Bohaterowie wyglądają korzystniej, choć odnoszę wrażenie że zbyt metro seksualnie. Wyjątkiem jest postać Kate, której z kolej model jest strasznie sztuczny i wybija z imersji.
Mechanika szafy i przebrań jest wykorzystywana znacznie częściej. Niemal w każdej sprawie więcej niż jeden raz wykorzystujemy ten fortel.
Świat jest w pół otwarty. Można z Baker Street przejść spokojnie do Scontland Yard’u. Choć ulice mają bardziej układ prostego labiryntu, niż prawdziwego rozmieszczenia przecznic. Nie ma za bardzo co tam robić poza mini gierkami które występowały w wcześniejszym tytule. Główny powodem tego układu jest sporadycznie występujące poszukiwania konkretnego adresu i to jest spoko ( nie pamiętam już gier bez znacznika ). Konkretne miejsca mają sporo detali z tego okresu, lecz interaktywne są tylko dowody i ślady. Ostatni rozdział właśnie dzięki otoczeniu ma niezły klimat. Świątynia w drugim akcie z kolei jest najgorszym najnudniejszym i najbardziej irytującym poziomem.
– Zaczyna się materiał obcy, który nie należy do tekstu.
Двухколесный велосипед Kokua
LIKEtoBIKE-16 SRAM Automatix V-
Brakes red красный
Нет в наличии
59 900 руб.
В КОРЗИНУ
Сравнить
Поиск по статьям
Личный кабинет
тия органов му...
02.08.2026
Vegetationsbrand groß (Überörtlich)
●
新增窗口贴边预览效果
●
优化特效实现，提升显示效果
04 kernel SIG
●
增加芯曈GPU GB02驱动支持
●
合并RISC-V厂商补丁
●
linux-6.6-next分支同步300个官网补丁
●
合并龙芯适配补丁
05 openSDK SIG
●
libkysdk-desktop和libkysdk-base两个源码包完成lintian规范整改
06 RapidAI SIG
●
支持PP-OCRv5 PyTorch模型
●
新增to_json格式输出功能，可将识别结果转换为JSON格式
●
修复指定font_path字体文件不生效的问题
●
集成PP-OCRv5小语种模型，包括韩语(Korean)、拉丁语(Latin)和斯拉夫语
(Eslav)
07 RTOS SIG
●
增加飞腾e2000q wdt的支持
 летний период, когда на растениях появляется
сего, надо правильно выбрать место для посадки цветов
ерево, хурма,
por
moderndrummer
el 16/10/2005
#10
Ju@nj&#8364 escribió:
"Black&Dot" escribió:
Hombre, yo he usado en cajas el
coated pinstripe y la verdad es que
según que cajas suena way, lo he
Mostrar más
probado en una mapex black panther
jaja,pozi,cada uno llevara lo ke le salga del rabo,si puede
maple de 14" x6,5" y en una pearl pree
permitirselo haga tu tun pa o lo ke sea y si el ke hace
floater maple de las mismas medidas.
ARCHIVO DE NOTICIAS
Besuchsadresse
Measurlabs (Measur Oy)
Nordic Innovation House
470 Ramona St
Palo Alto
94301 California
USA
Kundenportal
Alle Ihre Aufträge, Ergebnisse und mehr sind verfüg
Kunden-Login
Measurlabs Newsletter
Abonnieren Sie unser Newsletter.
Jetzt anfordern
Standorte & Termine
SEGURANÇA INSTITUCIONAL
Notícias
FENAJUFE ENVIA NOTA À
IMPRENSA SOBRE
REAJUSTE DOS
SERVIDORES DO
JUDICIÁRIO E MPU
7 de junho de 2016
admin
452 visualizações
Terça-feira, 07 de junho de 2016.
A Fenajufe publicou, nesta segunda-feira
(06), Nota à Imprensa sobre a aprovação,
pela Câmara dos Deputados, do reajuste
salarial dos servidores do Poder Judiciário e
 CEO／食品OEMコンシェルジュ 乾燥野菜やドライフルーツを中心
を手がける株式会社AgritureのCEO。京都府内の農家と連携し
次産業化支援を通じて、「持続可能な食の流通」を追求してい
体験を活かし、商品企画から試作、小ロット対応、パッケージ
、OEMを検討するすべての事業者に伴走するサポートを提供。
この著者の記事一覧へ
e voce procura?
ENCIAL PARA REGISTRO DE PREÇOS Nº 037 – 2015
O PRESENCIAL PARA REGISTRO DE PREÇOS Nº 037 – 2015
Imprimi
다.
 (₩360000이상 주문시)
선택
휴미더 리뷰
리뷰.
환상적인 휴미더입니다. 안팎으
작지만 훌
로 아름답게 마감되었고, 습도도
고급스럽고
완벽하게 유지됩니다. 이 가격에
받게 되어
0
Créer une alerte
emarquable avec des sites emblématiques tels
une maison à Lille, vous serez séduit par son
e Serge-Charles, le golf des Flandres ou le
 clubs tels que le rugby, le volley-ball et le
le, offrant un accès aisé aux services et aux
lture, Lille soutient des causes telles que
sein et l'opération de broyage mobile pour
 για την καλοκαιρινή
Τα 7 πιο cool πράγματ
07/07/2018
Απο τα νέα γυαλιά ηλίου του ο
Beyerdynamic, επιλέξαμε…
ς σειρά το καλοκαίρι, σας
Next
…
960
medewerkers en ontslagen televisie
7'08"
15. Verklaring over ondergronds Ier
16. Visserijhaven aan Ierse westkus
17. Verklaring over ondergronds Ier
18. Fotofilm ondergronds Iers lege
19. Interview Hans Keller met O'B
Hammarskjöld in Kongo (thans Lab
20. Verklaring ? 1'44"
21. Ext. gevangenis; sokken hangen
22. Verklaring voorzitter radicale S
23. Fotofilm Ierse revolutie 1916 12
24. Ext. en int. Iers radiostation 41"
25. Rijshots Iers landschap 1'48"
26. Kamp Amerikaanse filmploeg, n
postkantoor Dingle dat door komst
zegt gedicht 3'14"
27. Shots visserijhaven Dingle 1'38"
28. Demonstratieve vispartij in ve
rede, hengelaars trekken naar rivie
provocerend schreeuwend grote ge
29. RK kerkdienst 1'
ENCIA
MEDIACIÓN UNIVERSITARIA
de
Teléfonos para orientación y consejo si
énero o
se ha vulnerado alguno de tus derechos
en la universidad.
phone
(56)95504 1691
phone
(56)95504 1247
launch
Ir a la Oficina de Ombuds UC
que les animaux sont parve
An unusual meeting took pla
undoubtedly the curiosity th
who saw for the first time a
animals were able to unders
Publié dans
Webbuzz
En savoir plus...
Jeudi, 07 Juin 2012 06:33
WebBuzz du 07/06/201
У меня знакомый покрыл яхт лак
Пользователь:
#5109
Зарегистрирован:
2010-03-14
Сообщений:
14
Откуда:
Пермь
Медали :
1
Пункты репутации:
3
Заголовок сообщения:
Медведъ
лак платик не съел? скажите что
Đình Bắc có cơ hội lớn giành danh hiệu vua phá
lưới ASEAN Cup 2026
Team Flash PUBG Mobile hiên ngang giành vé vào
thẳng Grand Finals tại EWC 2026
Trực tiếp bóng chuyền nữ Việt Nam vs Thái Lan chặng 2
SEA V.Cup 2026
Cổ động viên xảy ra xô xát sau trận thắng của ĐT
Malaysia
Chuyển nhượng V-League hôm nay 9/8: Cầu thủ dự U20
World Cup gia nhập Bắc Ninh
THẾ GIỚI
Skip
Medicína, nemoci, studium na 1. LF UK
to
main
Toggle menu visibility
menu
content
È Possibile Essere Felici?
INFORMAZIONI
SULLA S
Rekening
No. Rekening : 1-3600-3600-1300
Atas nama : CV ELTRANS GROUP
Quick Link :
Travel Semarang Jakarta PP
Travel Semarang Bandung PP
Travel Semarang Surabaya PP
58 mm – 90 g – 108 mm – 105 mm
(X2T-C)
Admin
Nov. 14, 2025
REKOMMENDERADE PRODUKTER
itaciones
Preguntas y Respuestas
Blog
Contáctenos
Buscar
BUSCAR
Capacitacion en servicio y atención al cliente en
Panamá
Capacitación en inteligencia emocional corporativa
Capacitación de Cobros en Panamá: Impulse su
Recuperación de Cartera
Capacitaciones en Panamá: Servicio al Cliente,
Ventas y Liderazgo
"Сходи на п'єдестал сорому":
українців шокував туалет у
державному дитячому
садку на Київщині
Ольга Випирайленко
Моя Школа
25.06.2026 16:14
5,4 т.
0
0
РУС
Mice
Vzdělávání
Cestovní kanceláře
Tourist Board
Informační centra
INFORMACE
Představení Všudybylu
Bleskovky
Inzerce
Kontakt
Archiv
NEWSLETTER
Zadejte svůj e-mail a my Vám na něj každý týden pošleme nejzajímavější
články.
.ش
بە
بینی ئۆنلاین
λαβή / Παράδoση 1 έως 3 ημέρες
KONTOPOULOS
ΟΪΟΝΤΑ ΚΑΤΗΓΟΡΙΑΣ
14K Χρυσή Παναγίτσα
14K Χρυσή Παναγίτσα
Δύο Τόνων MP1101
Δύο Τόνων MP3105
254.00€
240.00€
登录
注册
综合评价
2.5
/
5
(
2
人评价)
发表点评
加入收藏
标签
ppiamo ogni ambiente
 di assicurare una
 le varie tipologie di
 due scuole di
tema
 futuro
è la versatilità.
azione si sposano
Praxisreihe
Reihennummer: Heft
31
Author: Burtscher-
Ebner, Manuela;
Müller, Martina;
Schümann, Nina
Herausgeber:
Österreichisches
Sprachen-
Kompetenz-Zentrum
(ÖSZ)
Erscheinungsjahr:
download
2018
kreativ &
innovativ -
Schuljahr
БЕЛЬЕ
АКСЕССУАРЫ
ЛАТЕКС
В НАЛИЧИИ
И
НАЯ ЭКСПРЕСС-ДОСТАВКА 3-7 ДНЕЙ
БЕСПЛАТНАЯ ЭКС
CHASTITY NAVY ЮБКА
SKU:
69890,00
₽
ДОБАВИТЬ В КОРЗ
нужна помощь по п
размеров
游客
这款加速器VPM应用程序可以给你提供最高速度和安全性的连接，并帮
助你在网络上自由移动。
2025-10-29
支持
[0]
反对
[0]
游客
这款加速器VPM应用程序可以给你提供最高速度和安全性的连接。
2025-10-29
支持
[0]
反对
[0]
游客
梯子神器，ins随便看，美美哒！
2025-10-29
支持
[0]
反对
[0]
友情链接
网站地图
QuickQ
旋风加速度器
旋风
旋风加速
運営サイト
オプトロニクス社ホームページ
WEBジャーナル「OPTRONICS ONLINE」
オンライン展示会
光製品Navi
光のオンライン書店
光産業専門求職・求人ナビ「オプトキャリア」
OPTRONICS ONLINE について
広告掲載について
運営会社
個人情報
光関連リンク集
Podsumowując. Podoba mi się kierunek w który ta seria się zwróciła w tej części, przez co jestem zawiedzony zapowiedzianym prequelem w postaci Chapter One.
Tyłka nie urywa, ale nie jest źle. Gra jest raczej spokojna, kameralna i klimatyczna. Można się przy niej odprężyć. Kilka mechanik jest świetnych, z innymi nieco gorzej.